Yu Darvish delivers first taste of the dominance the Cubs need

PHOENIX -- Though he was playing in only his 15th career game -- and catching Yu Darvish for the first time -- Chicago Cubs catcher Taylor Davis knows a good thing when he sees it. After getting the best view of some of Darvish's best stuff Saturday night, Davis was ready to deliver a hopeful message for Cubs fans.

"That was the Yu the league has seen," Davis said after the Cubs' 9-1 win over the Arizona Diamondbacks. "Hopefully, that's the Yu the league sees for the rest of his career."

Unfortunately, the league has mostly seen the Darvish of the first two innings Saturday when he walked three -- including the opposing pitcher -- hit a batter and gave up a double. But an unusual thing happened on the way to another meltdown. It didn't. He got the final two outs in the first inning, leaving the bases loaded, then stranded two more in the second, without a single Diamondback crossing the plate. It's exactly the type of growth and fortitude the Cubs have been looking for since signing him to a six-year, $126 million before last season.

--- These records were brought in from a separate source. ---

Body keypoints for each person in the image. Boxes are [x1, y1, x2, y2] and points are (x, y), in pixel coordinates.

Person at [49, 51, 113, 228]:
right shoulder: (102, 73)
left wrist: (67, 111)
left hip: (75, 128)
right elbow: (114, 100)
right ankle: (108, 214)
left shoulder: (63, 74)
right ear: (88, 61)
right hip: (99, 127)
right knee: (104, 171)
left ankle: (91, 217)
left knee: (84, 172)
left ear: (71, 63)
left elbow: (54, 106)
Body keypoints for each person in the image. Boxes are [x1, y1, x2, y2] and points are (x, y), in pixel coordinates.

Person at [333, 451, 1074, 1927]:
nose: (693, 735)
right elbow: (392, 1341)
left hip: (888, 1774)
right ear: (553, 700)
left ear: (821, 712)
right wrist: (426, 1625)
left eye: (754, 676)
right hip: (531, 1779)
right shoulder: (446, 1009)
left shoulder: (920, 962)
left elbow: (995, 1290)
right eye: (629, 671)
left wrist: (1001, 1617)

"We needed him to do the escape thing," manager Joe Maddon said.

Escape he did, and then once the veteran got past the rough start -- and the Cubs scored a few runs for him -- the Darvish his catcher was referring to showed up.

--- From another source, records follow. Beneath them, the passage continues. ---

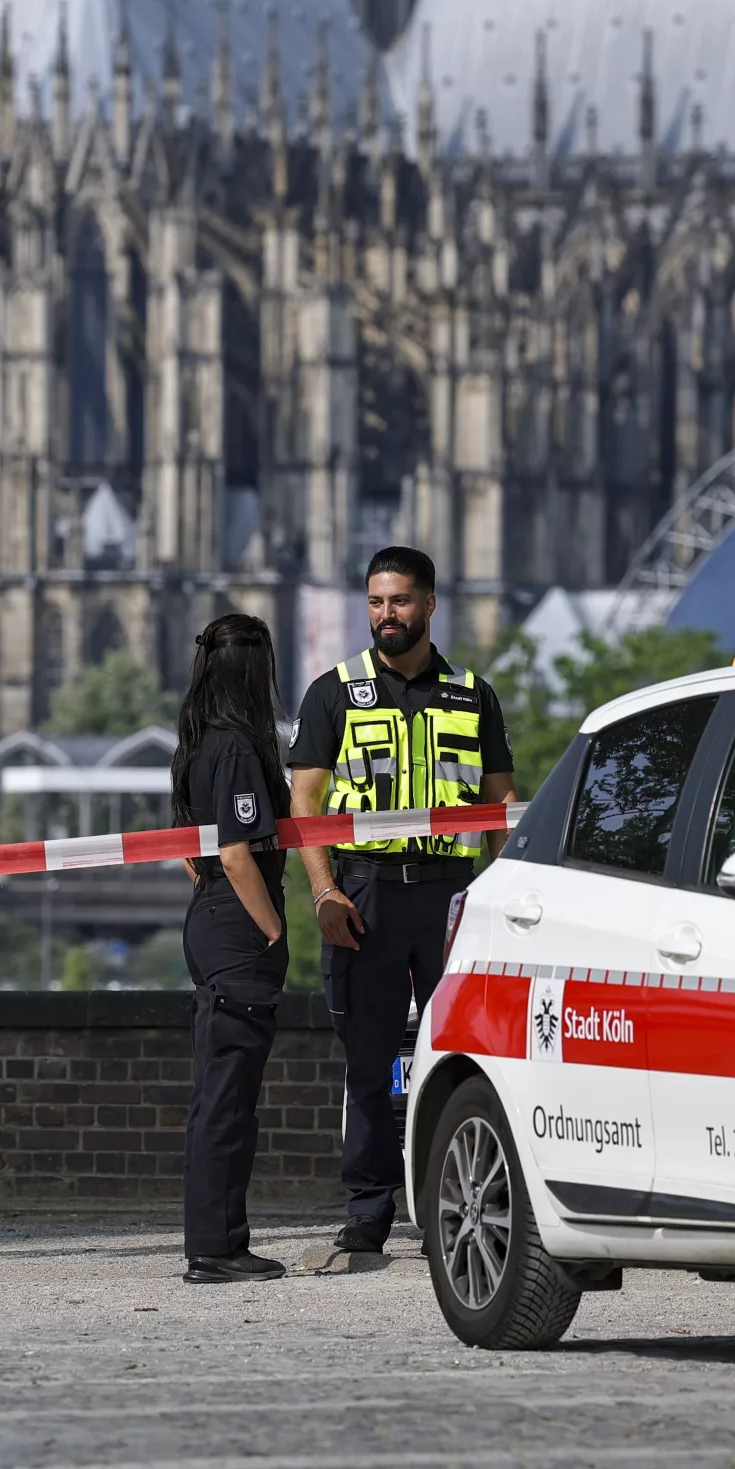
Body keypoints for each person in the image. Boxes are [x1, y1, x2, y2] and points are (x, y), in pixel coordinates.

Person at [289, 547, 516, 1257]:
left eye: (400, 601)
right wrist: (324, 890)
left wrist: (510, 901)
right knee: (367, 1059)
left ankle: (461, 1199)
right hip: (365, 894)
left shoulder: (474, 695)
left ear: (430, 604)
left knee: (466, 1053)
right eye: (376, 602)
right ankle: (369, 1209)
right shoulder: (332, 691)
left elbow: (501, 806)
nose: (386, 614)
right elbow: (304, 803)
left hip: (452, 897)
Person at [171, 613, 293, 1285]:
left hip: (209, 917)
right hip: (239, 928)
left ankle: (215, 1238)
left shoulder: (195, 743)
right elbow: (236, 850)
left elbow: (187, 851)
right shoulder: (240, 747)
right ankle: (217, 1247)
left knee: (216, 1092)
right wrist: (271, 927)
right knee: (229, 1097)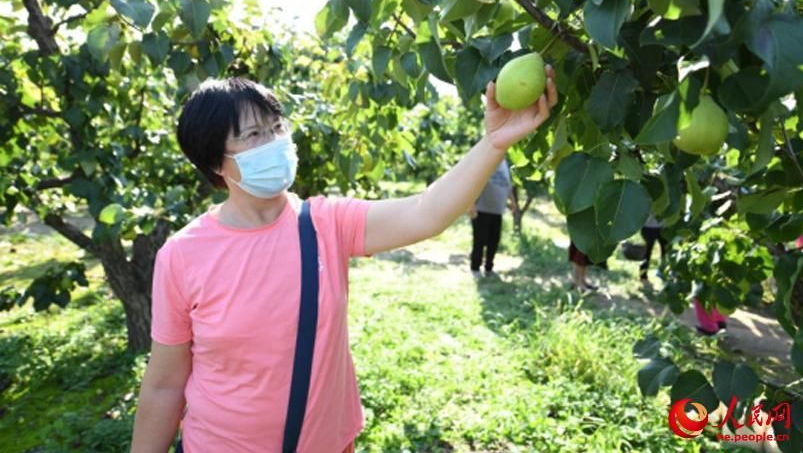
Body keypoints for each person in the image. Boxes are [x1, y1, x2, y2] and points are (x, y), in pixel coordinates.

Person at [130, 70, 557, 453]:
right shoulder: (184, 255)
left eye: (277, 127)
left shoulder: (323, 223)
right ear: (213, 161)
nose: (275, 142)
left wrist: (493, 142)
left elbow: (428, 211)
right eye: (254, 135)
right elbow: (166, 385)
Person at [467, 157, 517, 277]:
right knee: (480, 240)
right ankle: (475, 268)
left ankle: (489, 268)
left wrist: (513, 202)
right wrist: (471, 203)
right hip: (482, 209)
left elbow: (508, 185)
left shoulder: (504, 163)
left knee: (494, 240)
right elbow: (474, 182)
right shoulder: (485, 160)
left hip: (497, 210)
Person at [639, 213, 668, 285]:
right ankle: (643, 276)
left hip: (664, 226)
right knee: (646, 253)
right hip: (649, 226)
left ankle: (664, 273)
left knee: (666, 252)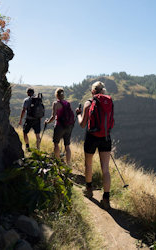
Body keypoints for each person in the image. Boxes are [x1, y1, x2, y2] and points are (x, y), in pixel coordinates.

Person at [76, 81, 113, 210]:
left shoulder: (88, 103)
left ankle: (89, 189)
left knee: (89, 164)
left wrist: (79, 114)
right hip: (106, 137)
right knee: (105, 169)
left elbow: (82, 124)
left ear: (93, 91)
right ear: (102, 91)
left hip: (91, 137)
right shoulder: (108, 102)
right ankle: (106, 199)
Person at [45, 88, 74, 164]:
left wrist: (47, 122)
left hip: (59, 126)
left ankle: (58, 162)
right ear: (63, 95)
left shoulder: (56, 103)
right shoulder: (67, 103)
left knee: (56, 144)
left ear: (56, 95)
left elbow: (53, 117)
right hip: (68, 126)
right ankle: (68, 164)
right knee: (67, 146)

"I think he's historically a front-runner," Maddon said. "When you give him a lead like that he normally does pretty well. And he did."

In fact, Darvish is 47-11 in his career with a 2.50 ERA when his team scores first. That kind of statistic aligns with his personality, and so when the Cubs scored five runs in the third inning, Darvish was set up for success.

Good slider after good slider led to easier innings while his fastball had the life the Cubs have only seen in flashes. What started as a shaky 56-pitch night after the first two frames, ended up a six-inning, 110-pitch affair. He survived, then thrived.

"The first two were rough but after that I felt pretty good about command and the stuff," Darvish said.

The significance of the outing is simple: It's truly the first one this season that could be deemed a turning point for Darvish as a Cub. By itself, it is not a guarantee for the future, but until now there was always a caveat with his outings. After all, he has compiled a 5.02 ERA in April.

"Not great but not really bad," Darvish said of his month. "Making progress."

His beauty of a split-finger pitch to Eduardo Escobar to end the second looked like progress. So was striking out the side in the third when he ramped up a fastball to 97 mph in getting Christian Walker swinging. Walker struck out three times against Darvish, a big part of Darvish's eight-strikeout effort.

Asked why he thinks he might be turning a corner, Darvish said, "The last four innings. I didn't have that feeling in my last five starts."

It would be easy to say the Cubs have been here before with their enigmatic pitcher, but that wouldn't really be true. Darvish got hurt last season before any kind of a full turnaround could even take place. So here he is, coming off his best performance of the season -- one that tested him early, then saw his stuff dominate. The importance of grinding through a couple of innings and then taking control with his overwhelming stuff can't be overstated.

"After the third [inning], that was one heck of a performance," Davis said.

Maddon added: "He started finding the strike zone. He found his groove, got his confidence."

And the Cubs got a win because of it -- only Darvish's third since he signed with Chicago. In doing so, Darvish made it through six innings for the first time this season. He was asked what's next for him.

"Seven innings," he deadpanned.

That's music to his manager's ears. Maddon has an aging staff and a sometimes shaky bullpen. Getting maximum results out of Darvish feels pretty important to the Cubs' success this season. Maddon not only needs him to pitch deep into his games, he likes him there. If Saturday is any indication, Cubs fans will too.

"When he gets going, you may see some of his better work between 90 and 110 [pitches]," Maddon said. "Moving down the road, when he gets on a roll, I want to stay out of his way."